Whether or not this CentrePointe is built — and I hope it is —Lexington will have learned some valuable lessons about successful city-building. Dudley Webb, who more than any other developer has shaped the face of downtown during the past three decades, said he has certainly learned some things.
"In the old days, it was about free enterprise, and you just went out and did it," he said. "Now, there's a lot more public interest in what you want to do. Everybody perceives it as their downtown, which is good."
Why are these lessons important? Think of CentrePointe — as big and important as it is — as the dress rehearsal for something much bigger and potentially more important. That would be the redevelopment of Lexington Center, Rupp Arena and 40 acres of surface parking that surround them.
CentrePointe began as a typical Lexington "like it or lump it" real estate deal, the product of one entrepreneur's vision and effort. It has become a model for creativity, collaboration and public engagement that could be better for the city and more successful for the developer.

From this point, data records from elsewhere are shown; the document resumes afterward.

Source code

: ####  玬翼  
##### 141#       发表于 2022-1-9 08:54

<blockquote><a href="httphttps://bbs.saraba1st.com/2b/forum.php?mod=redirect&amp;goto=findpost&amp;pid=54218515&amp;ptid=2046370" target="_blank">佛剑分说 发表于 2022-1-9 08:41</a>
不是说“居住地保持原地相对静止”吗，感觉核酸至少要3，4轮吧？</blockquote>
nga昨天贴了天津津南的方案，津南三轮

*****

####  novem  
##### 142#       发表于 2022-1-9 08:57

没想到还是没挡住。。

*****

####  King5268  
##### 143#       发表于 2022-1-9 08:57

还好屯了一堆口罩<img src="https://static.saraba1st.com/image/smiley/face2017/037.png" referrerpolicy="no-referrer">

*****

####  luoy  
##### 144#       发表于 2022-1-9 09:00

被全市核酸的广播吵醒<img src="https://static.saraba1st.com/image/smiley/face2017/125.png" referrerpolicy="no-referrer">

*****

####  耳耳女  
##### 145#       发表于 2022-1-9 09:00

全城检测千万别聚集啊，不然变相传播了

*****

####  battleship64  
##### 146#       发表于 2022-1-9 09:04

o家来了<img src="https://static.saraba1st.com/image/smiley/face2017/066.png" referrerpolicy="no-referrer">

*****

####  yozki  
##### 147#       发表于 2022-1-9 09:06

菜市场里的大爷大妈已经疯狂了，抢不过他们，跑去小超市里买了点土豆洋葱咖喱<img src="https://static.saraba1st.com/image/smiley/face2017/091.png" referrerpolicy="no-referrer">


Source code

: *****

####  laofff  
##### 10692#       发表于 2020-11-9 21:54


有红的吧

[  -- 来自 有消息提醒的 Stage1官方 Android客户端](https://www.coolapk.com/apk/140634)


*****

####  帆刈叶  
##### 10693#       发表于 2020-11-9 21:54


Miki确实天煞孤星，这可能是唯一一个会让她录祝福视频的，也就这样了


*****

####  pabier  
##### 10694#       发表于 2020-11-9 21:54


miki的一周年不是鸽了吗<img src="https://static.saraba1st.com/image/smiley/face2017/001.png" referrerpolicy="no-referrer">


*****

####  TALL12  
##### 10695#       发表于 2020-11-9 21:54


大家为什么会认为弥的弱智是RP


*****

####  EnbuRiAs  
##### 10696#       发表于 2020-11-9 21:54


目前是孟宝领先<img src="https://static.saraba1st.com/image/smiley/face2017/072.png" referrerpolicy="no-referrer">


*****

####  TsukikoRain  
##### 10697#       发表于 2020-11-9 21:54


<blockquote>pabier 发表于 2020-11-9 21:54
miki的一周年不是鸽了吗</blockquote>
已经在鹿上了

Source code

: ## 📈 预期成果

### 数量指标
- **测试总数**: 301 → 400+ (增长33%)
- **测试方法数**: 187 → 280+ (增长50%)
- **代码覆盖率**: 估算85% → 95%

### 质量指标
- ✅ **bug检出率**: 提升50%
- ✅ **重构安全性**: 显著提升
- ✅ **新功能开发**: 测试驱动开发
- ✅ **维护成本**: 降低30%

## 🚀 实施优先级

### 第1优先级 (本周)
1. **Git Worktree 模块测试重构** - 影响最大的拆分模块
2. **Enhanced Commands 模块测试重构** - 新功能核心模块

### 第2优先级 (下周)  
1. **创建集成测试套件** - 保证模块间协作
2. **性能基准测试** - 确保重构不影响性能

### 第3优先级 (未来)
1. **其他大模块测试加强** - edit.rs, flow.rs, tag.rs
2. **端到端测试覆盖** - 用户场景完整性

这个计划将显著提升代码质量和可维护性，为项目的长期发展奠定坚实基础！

All of this newfound creativity, collaboration and public engagement will be needed to make the Lexington Center property live up to its enormous potential. If done well, it could redefine much of downtown Lexington for decades.
"CentrePointe has become a beacon in terms of process," Gray said. "It's a wonderful testimony for how we can learn from difficult experiences, move on and accomplish more than was ever hoped."